The feminist resurgence has spawned a flurry of new blogs, magazines, books, societies, conferences and protest marches – and this time dungarees are out.
On university campuses, women's groups are thriving once more, while hundreds of women each month are joining new feminist networks in cities from Birmingham and Manchester to Glasgow and London.
The old-school Fawcett Society, which dates back to the suffragists, has seen its membership jump by 25 per cent in the past 12 months and the number of its newsletter subscribers double; while earlier this month, more than 2,000 women took to London's streets to "Reclaim the Night" from the men who make them unsafe. Similar marches have been held in cities all over the country. And websites such as The F-Word, started by Catherine Redfern eight years ago as a forum for contemporary feminism, is getting more than 110,000 hits a month.
From The F-Word site:
This webzine exists to help encourage a new sense of community among UK feminists, and to show the doubters that feminism still exists here, today, now - and is as relevant to the lives of the younger generation as it was to those in the 60s and 70s. The webzine was founded by, and is mainly written by younger feminists, those of us born during or after the feminism of the 60s and 70s. Although we encourage contributions from feminists of all ages, we are particularly keen to encourage and showcase the new voices of younger feminists, our peers. To this end, contributions from new writers of all ages, and young women and girls are particularly welcomed and encouraged.

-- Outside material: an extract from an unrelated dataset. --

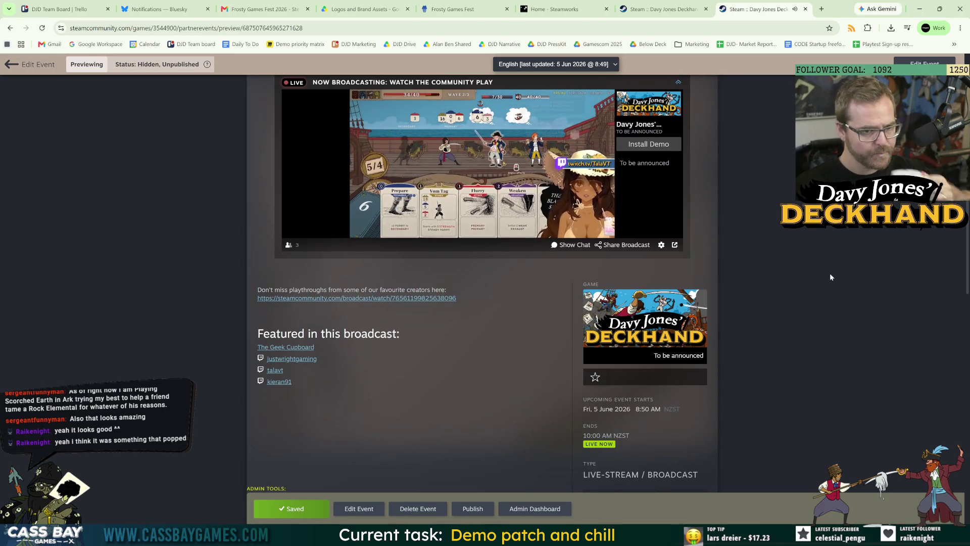
scroll(441, 310, "down", 5)
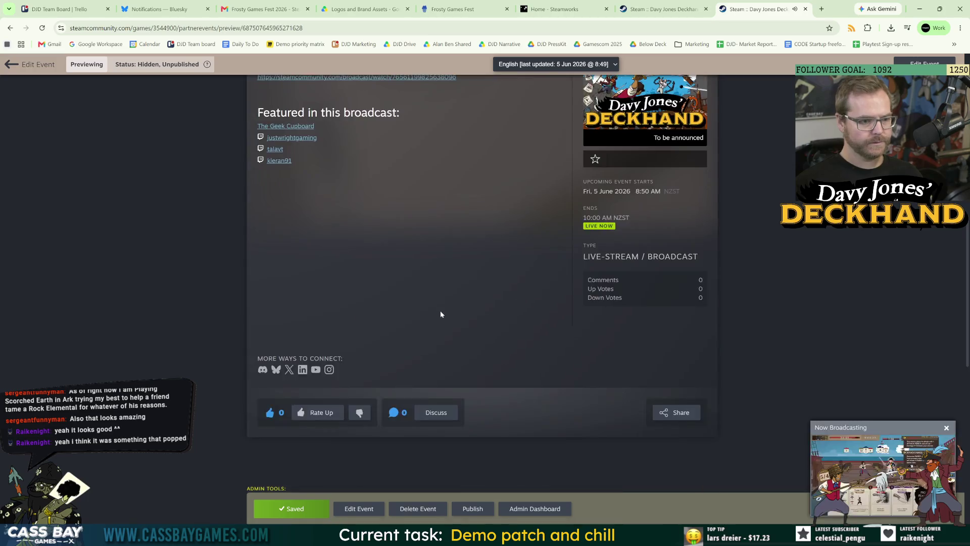
scroll(441, 310, "up", 9)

What is contemporary UK feminism? It is impossible to define: it can appear in many different people's lives in many different ways. The F-Word does not define what contemporary UK feminism is but instead allows a place for different people to share their different opinions and views. The contributors to the site may have opposing views on certain issues, and that's fine; it simply demonstrates that feminism is a diverse, living and healthy ideology which is confident enough to question itself. There is no "party line" in feminism, there is no "feminist rule-book." Feminism in the UK today is whatever we make it.
Just out of curiosity I googled 'feminism+dead' and got well well over two million results and for 'feminism+alive' just over one million.
Sensationalist headlines or wishful thinking?
And then, of course, there are the fabulous Canadian F-Word Awards, inspired by the enduring dunderheadedness of the boyos at the Canadian Blog Awards.
Feminism dead? No freakin' way!
ADDED: To be clear, DJ! is not a winner of an F-Word Award. I just grabbed that badge from ACR's place.